It’s a smart move that should pay dividends for years to come for YouTube. That habit-forming thing starts early. A generation of kids raised on mobile devices, many of them watching YouTube Kids, makes for a compelling advertising platform, especially if YouTube takes the high road on content, advertising and safeguards.

Forever, it seems, people have wondered why YouTube didn’t break itself into smaller pieces like this new initiative represents.

And not forever, but for sometime now, it has been doing that but without a grand announcement that it is the overall plan.
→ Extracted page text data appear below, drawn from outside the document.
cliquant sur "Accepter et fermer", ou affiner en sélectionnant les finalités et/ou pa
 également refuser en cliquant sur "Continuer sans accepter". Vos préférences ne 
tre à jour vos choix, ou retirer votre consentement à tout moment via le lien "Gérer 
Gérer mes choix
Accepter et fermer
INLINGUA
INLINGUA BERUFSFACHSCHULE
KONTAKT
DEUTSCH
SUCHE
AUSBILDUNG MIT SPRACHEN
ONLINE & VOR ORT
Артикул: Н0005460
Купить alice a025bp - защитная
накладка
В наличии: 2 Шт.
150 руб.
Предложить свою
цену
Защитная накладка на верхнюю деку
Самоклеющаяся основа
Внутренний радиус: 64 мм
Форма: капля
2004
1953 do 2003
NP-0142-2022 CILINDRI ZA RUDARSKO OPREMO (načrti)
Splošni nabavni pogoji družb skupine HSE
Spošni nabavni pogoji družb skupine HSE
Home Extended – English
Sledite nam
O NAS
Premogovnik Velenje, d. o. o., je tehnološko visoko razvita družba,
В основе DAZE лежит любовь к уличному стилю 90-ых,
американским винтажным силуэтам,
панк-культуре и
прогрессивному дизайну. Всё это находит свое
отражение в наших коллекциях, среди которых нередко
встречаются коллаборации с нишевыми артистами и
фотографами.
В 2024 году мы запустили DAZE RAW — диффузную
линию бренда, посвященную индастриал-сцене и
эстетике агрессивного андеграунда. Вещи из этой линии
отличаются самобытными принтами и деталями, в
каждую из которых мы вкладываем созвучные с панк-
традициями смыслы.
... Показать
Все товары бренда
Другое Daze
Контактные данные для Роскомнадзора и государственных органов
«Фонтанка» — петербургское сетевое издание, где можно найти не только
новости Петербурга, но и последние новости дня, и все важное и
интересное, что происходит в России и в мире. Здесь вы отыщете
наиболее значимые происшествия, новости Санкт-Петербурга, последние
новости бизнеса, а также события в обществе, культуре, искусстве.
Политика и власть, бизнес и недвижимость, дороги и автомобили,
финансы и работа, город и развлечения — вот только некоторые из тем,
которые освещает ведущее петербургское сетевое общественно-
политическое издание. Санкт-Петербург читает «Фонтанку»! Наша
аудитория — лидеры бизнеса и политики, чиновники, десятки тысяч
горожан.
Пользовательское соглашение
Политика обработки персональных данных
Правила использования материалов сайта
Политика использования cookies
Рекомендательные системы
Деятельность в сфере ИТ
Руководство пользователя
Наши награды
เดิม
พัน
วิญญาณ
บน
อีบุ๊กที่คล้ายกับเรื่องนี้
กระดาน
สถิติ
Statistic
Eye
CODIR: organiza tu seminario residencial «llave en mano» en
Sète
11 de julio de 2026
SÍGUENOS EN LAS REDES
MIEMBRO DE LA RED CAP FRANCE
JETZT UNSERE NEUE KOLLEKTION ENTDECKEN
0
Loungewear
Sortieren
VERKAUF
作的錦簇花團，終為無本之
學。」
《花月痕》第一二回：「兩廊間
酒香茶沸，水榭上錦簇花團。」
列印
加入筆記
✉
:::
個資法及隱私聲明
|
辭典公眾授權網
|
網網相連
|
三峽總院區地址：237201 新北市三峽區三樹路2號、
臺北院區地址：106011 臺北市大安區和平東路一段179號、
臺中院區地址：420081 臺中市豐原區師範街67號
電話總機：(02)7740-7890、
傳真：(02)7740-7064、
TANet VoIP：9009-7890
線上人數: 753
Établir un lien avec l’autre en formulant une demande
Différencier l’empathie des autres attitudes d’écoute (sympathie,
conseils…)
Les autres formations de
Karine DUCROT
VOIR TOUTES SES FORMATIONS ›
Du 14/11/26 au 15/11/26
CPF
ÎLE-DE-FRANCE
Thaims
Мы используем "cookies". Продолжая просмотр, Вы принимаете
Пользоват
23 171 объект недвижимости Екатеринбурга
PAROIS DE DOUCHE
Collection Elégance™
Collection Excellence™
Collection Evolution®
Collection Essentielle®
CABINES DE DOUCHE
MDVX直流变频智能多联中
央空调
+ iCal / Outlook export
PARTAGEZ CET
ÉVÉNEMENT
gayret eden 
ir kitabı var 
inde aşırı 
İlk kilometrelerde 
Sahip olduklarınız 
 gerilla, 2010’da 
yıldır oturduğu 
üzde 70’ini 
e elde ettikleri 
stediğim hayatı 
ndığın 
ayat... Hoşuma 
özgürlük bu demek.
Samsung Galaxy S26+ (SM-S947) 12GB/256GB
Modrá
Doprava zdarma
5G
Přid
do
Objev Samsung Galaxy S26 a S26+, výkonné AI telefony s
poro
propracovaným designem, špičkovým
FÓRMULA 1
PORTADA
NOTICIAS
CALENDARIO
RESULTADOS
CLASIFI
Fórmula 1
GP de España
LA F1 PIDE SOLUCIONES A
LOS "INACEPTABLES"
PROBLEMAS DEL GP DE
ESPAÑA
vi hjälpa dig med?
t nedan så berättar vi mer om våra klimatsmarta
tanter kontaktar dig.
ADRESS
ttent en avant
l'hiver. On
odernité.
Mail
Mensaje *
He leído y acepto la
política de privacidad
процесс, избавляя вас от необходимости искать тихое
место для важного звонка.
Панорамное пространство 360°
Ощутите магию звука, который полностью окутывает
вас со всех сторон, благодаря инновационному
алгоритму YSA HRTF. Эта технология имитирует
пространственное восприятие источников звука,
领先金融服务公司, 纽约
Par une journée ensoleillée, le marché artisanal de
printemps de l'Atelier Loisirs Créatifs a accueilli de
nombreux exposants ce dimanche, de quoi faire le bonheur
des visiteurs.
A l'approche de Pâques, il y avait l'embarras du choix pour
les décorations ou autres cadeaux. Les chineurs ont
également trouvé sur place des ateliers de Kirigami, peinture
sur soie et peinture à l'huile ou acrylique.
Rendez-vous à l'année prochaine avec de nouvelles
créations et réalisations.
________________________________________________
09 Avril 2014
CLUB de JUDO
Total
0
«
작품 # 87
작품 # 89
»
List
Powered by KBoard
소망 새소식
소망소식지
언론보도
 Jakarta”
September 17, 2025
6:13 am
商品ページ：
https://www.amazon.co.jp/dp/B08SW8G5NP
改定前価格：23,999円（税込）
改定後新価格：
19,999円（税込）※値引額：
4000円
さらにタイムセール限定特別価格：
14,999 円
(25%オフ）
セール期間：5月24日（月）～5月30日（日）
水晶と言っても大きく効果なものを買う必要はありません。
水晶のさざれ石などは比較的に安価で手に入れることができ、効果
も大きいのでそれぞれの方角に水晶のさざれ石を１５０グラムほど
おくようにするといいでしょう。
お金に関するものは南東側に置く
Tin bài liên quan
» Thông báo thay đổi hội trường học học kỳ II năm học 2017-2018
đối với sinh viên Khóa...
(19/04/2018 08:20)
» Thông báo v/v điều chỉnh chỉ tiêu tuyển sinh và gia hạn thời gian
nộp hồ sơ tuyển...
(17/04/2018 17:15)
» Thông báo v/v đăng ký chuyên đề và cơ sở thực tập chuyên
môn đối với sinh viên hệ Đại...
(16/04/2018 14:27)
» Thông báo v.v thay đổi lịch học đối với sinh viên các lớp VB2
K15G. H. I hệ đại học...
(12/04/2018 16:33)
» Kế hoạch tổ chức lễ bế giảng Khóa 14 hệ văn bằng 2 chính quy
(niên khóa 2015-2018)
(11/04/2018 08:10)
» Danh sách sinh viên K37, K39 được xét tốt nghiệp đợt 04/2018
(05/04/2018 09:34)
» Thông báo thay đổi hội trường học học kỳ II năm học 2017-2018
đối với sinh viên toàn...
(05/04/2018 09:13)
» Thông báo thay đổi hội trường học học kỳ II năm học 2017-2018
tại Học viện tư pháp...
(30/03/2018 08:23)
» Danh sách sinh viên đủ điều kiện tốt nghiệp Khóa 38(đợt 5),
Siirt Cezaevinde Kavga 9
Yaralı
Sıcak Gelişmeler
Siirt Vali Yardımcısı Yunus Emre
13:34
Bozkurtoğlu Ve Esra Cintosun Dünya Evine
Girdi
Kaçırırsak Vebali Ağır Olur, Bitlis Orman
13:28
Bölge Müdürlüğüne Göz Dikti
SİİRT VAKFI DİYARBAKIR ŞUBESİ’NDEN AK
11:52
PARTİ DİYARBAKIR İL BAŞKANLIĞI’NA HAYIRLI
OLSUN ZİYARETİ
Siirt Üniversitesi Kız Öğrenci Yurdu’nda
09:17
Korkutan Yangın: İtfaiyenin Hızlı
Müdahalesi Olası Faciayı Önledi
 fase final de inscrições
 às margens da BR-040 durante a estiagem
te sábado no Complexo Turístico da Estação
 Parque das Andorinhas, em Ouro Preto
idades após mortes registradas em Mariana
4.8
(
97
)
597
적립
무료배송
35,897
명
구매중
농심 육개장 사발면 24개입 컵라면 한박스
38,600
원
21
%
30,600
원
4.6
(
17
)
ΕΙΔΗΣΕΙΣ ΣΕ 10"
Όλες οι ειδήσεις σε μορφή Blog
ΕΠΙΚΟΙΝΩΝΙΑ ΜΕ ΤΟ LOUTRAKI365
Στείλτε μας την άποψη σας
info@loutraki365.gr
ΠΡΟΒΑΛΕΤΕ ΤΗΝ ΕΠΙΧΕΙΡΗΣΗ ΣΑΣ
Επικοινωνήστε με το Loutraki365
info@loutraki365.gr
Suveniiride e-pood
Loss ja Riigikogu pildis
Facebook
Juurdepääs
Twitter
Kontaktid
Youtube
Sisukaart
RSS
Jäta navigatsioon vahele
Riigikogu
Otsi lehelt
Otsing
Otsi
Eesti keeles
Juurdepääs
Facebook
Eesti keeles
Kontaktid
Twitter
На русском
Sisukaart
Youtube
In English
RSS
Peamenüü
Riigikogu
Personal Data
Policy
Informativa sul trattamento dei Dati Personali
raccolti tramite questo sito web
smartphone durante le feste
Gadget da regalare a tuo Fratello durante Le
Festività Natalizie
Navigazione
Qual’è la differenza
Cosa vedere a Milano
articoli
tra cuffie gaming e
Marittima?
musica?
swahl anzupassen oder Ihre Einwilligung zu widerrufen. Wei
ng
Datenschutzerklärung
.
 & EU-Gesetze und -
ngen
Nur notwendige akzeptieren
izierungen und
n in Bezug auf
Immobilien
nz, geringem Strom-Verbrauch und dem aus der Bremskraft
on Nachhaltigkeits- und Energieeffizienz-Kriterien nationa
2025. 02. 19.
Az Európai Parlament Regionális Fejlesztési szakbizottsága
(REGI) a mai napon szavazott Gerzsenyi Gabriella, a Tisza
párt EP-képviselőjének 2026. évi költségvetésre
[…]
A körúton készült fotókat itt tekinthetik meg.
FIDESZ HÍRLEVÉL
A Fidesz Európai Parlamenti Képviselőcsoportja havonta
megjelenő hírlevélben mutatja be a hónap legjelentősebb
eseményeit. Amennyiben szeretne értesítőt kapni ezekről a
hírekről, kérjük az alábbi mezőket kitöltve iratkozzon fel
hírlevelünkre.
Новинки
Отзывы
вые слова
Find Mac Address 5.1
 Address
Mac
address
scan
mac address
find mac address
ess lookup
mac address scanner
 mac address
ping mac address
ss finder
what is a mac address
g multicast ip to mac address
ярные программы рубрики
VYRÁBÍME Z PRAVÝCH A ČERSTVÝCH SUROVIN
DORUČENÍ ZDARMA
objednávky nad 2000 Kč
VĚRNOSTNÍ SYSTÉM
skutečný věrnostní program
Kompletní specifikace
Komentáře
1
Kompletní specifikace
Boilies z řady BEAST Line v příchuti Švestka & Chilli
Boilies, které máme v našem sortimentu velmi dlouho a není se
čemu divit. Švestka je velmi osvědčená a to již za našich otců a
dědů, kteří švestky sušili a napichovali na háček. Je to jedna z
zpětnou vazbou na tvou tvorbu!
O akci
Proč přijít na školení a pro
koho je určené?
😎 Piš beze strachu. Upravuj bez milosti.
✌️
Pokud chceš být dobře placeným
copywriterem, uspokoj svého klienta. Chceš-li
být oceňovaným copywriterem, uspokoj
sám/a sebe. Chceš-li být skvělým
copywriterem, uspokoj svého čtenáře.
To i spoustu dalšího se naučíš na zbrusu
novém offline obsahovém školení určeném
Its Google Preferred list of channels has been around for advertisers since last summer, as a select group of YouTube sites that enjoy good content and high traffic.  

As a consumer, if you search, you can find its “preferred lineup” in a lot of categories, which include science and education, news, parenting and family and even “weightlifting, workouts and wellness.”  

As advertisers put a premium on premium content, YouTube is smart to lift out the best of what it offers; it’s surprising, though, that it does such lackluster marketing of it.  

It also launched its MusicKey service late last year, repackaging and enhancing a big category on YouTube. It was introduced at $7.99 a month, but will be sold for $2 more than that when it goes wider. It gives access to Google Play, offline caching and other features, and it’s ad free. That’s why you’re paying.

The mobile and app gateway to content is obviously huge. So is the opportunity for the rather ungainly YouTube to segment itself into a bunch of apps, and not necessarily even keeping the YouTube brand in the names for those.

For as long as YouTube has been around, it’s been associated with user-generated content, the least ad-worthy but arguably the most controversial part of that massive YouTube universe. But as the online video audience really matures and also heads for an OTT life on big screen TVs in living rooms, it’s easy to imagine a time when YouTube becomes a many splintered thing. It’s starting with the kids.